***** Records supplied

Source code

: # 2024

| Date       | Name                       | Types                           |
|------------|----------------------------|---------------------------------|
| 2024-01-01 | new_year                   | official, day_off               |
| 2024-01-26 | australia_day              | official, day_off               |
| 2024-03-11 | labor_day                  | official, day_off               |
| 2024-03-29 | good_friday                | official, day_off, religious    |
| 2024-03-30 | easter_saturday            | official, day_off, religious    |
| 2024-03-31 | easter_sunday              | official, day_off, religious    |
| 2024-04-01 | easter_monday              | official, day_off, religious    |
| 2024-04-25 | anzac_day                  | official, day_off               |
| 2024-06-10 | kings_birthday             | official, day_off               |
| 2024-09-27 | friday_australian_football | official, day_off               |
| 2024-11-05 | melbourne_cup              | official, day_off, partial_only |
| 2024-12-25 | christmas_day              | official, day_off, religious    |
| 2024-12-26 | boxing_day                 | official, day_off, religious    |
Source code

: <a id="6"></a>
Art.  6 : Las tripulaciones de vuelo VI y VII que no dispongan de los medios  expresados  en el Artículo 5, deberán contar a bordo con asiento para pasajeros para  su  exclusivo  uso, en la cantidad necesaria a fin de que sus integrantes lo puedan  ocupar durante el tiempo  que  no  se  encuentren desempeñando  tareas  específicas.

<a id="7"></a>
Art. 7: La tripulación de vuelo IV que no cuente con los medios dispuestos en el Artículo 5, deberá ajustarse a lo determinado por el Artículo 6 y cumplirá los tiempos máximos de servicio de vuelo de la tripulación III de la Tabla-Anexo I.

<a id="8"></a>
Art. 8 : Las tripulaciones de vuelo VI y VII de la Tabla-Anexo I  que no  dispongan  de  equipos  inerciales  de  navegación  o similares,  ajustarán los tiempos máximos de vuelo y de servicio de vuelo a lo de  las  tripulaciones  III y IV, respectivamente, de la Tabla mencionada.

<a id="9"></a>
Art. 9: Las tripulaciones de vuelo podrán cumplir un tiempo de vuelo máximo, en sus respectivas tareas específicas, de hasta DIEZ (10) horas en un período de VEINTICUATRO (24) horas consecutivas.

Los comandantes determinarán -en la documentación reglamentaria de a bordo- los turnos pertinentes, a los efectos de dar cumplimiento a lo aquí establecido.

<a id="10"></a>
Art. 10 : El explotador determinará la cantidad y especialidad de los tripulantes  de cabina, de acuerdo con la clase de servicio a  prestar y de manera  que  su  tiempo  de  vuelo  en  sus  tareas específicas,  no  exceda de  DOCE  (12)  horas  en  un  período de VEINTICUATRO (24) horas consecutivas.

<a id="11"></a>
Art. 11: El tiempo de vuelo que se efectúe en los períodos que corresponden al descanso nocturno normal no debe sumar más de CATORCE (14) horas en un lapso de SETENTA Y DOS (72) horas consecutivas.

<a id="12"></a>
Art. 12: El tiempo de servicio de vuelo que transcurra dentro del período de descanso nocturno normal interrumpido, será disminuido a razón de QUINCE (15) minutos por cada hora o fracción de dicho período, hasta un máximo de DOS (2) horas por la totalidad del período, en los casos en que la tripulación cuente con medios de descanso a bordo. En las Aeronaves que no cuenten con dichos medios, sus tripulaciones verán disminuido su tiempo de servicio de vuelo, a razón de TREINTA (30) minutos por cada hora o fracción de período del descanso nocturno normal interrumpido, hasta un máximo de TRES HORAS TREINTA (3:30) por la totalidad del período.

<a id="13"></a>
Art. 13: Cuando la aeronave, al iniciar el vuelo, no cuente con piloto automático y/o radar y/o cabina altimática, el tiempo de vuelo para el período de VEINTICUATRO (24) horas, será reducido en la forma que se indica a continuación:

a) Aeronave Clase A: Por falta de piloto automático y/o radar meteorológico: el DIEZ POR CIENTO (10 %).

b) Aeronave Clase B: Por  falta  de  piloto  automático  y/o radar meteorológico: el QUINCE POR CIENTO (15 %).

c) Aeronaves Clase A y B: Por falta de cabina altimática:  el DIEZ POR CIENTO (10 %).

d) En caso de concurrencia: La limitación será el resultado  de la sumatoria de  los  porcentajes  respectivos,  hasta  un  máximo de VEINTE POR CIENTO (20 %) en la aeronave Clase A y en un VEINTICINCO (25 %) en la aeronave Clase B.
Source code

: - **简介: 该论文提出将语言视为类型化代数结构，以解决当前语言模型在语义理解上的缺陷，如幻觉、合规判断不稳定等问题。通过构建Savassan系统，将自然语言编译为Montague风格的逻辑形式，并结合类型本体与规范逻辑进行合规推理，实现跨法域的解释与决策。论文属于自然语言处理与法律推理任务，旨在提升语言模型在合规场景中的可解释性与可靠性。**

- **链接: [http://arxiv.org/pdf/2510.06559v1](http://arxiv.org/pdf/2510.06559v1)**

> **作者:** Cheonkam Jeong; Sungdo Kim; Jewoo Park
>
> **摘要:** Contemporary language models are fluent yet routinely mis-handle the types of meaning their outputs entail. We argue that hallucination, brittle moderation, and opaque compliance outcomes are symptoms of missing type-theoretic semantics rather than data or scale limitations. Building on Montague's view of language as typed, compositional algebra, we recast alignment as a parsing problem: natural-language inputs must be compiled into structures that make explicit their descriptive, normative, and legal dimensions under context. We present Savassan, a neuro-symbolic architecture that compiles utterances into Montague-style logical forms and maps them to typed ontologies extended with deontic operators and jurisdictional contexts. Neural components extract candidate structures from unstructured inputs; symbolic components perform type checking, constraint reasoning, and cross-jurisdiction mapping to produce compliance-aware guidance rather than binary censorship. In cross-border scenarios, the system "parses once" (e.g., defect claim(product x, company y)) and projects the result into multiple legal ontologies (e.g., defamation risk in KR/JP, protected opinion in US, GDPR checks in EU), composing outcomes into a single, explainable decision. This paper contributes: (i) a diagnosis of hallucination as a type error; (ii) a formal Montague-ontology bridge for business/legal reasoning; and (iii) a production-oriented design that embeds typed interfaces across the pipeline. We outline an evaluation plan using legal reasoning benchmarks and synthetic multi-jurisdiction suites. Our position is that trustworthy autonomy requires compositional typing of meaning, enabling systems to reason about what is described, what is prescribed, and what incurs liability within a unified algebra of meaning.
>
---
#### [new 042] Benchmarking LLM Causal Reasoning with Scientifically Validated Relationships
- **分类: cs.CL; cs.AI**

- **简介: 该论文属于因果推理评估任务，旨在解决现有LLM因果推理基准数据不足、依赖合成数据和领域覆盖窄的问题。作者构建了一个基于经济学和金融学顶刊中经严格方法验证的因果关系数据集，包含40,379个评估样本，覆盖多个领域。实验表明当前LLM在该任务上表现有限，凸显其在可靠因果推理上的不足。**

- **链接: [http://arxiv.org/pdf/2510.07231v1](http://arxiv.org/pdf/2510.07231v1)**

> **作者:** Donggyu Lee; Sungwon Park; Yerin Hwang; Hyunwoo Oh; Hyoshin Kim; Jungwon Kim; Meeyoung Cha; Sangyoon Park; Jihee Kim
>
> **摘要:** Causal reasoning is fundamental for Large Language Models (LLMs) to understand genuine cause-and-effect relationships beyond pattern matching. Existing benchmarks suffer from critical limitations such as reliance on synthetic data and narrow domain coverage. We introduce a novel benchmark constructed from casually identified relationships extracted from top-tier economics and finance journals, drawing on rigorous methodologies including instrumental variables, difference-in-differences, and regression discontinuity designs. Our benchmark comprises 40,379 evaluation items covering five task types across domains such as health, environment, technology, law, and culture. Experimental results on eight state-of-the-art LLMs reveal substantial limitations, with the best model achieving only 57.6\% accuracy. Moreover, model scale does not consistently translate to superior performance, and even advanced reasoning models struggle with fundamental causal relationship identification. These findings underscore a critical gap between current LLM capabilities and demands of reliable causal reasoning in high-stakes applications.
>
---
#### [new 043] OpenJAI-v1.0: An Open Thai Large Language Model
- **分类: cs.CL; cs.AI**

**********

### Instructions for the task
Rewrite all of the material, replacing every occurrence of "day_off" with "holiday" and leaving everything else unchanged.

### Exercise solution
Source code

: # 2024

| Date       | Name                       | Types                           |
|------------|----------------------------|---------------------------------|
| 2024-01-01 | new_year                   | official, holiday               |
| 2024-01-26 | australia_day              | official, holiday               |
| 2024-03-11 | labor_day                  | official, holiday               |
| 2024-03-29 | good_friday                | official, holiday, religious    |
| 2024-03-30 | easter_saturday            | official, holiday, religious    |
| 2024-03-31 | easter_sunday              | official, holiday, religious    |
| 2024-04-01 | easter_monday              | official, holiday, religious    |
| 2024-04-25 | anzac_day                  | official, holiday               |
| 2024-06-10 | kings_birthday             | official, holiday               |
| 2024-09-27 | friday_australian_football | official, holiday               |
| 2024-11-05 | melbourne_cup              | official, holiday, partial_only |
| 2024-12-25 | christmas_day              | official, holiday, religious    |
| 2024-12-26 | boxing_day                 | official, holiday, religious    |
Source code

: <a id="6"></a>
Art.  6 : Las tripulaciones de vuelo VI y VII que no dispongan de los medios  expresados  en el Artículo 5, deberán contar a bordo con asiento para pasajeros para  su  exclusivo  uso, en la cantidad necesaria a fin de que sus integrantes lo puedan  ocupar durante el tiempo  que  no  se  encuentren desempeñando  tareas  específicas.

<a id="7"></a>
Art. 7: La tripulación de vuelo IV que no cuente con los medios dispuestos en el Artículo 5, deberá ajustarse a lo determinado por el Artículo 6 y cumplirá los tiempos máximos de servicio de vuelo de la tripulación III de la Tabla-Anexo I.

<a id="8"></a>
Art. 8 : Las tripulaciones de vuelo VI y VII de la Tabla-Anexo I  que no  dispongan  de  equipos  inerciales  de  navegación  o similares,  ajustarán los tiempos máximos de vuelo y de servicio de vuelo a lo de  las  tripulaciones  III y IV, respectivamente, de la Tabla mencionada.

<a id="9"></a>
Art. 9: Las tripulaciones de vuelo podrán cumplir un tiempo de vuelo máximo, en sus respectivas tareas específicas, de hasta DIEZ (10) horas en un período de VEINTICUATRO (24) horas consecutivas.

Los comandantes determinarán -en la documentación reglamentaria de a bordo- los turnos pertinentes, a los efectos de dar cumplimiento a lo aquí establecido.

<a id="10"></a>
Art. 10 : El explotador determinará la cantidad y especialidad de los tripulantes  de cabina, de acuerdo con la clase de servicio a  prestar y de manera  que  su  tiempo  de  vuelo  en  sus  tareas específicas,  no  exceda de  DOCE  (12)  horas  en  un  período de VEINTICUATRO (24) horas consecutivas.

<a id="11"></a>
Art. 11: El tiempo de vuelo que se efectúe en los períodos que corresponden al descanso nocturno normal no debe sumar más de CATORCE (14) horas en un lapso de SETENTA Y DOS (72) horas consecutivas.

<a id="12"></a>
Art. 12: El tiempo de servicio de vuelo que transcurra dentro del período de descanso nocturno normal interrumpido, será disminuido a razón de QUINCE (15) minutos por cada hora o fracción de dicho período, hasta un máximo de DOS (2) horas por la totalidad del período, en los casos en que la tripulación cuente con medios de descanso a bordo. En las Aeronaves que no cuenten con dichos medios, sus tripulaciones verán disminuido su tiempo de servicio de vuelo, a razón de TREINTA (30) minutos por cada hora o fracción de período del descanso nocturno normal interrumpido, hasta un máximo de TRES HORAS TREINTA (3:30) por la totalidad del período.

<a id="13"></a>
Art. 13: Cuando la aeronave, al iniciar el vuelo, no cuente con piloto automático y/o radar y/o cabina altimática, el tiempo de vuelo para el período de VEINTICUATRO (24) horas, será reducido en la forma que se indica a continuación:

a) Aeronave Clase A: Por falta de piloto automático y/o radar meteorológico: el DIEZ POR CIENTO (10 %).

b) Aeronave Clase B: Por  falta  de  piloto  automático  y/o radar meteorológico: el QUINCE POR CIENTO (15 %).

c) Aeronaves Clase A y B: Por falta de cabina altimática:  el DIEZ POR CIENTO (10 %).

d) En caso de concurrencia: La limitación será el resultado  de la sumatoria de  los  porcentajes  respectivos,  hasta  un  máximo de VEINTE POR CIENTO (20 %) en la aeronave Clase A y en un VEINTICINCO (25 %) en la aeronave Clase B.
Source code

: - **简介: 该论文提出将语言视为类型化代数结构，以解决当前语言模型在语义理解上的缺陷，如幻觉、合规判断不稳定等问题。通过构建Savassan系统，将自然语言编译为Montague风格的逻辑形式，并结合类型本体与规范逻辑进行合规推理，实现跨法域的解释与决策。论文属于自然语言处理与法律推理任务，旨在提升语言模型在合规场景中的可解释性与可靠性。**

- **链接: [http://arxiv.org/pdf/2510.06559v1](http://arxiv.org/pdf/2510.06559v1)**

> **作者:** Cheonkam Jeong; Sungdo Kim; Jewoo Park
>
> **摘要:** Contemporary language models are fluent yet routinely mis-handle the types of meaning their outputs entail. We argue that hallucination, brittle moderation, and opaque compliance outcomes are symptoms of missing type-theoretic semantics rather than data or scale limitations. Building on Montague's view of language as typed, compositional algebra, we recast alignment as a parsing problem: natural-language inputs must be compiled into structures that make explicit their descriptive, normative, and legal dimensions under context. We present Savassan, a neuro-symbolic architecture that compiles utterances into Montague-style logical forms and maps them to typed ontologies extended with deontic operators and jurisdictional contexts. Neural components extract candidate structures from unstructured inputs; symbolic components perform type checking, constraint reasoning, and cross-jurisdiction mapping to produce compliance-aware guidance rather than binary censorship. In cross-border scenarios, the system "parses once" (e.g., defect claim(product x, company y)) and projects the result into multiple legal ontologies (e.g., defamation risk in KR/JP, protected opinion in US, GDPR checks in EU), composing outcomes into a single, explainable decision. This paper contributes: (i) a diagnosis of hallucination as a type error; (ii) a formal Montague-ontology bridge for business/legal reasoning; and (iii) a production-oriented design that embeds typed interfaces across the pipeline. We outline an evaluation plan using legal reasoning benchmarks and synthetic multi-jurisdiction suites. Our position is that trustworthy autonomy requires compositional typing of meaning, enabling systems to reason about what is described, what is prescribed, and what incurs liability within a unified algebra of meaning.
>
---
#### [new 042] Benchmarking LLM Causal Reasoning with Scientifically Validated Relationships
- **分类: cs.CL; cs.AI**

- **简介: 该论文属于因果推理评估任务，旨在解决现有LLM因果推理基准数据不足、依赖合成数据和领域覆盖窄的问题。作者构建了一个基于经济学和金融学顶刊中经严格方法验证的因果关系数据集，包含40,379个评估样本，覆盖多个领域。实验表明当前LLM在该任务上表现有限，凸显其在可靠因果推理上的不足。**

- **链接: [http://arxiv.org/pdf/2510.07231v1](http://arxiv.org/pdf/2510.07231v1)**

> **作者:** Donggyu Lee; Sungwon Park; Yerin Hwang; Hyunwoo Oh; Hyoshin Kim; Jungwon Kim; Meeyoung Cha; Sangyoon Park; Jihee Kim
>
> **摘要:** Causal reasoning is fundamental for Large Language Models (LLMs) to understand genuine cause-and-effect relationships beyond pattern matching. Existing benchmarks suffer from critical limitations such as reliance on synthetic data and narrow domain coverage. We introduce a novel benchmark constructed from casually identified relationships extracted from top-tier economics and finance journals, drawing on rigorous methodologies including instrumental variables, difference-in-differences, and regression discontinuity designs. Our benchmark comprises 40,379 evaluation items covering five task types across domains such as health, environment, technology, law, and culture. Experimental results on eight state-of-the-art LLMs reveal substantial limitations, with the best model achieving only 57.6\% accuracy. Moreover, model scale does not consistently translate to superior performance, and even advanced reasoning models struggle with fundamental causal relationship identification. These findings underscore a critical gap between current LLM capabilities and demands of reliable causal reasoning in high-stakes applications.
>
---
#### [new 043] OpenJAI-v1.0: An Open Thai Large Language Model
- **分类: cs.CL; cs.AI**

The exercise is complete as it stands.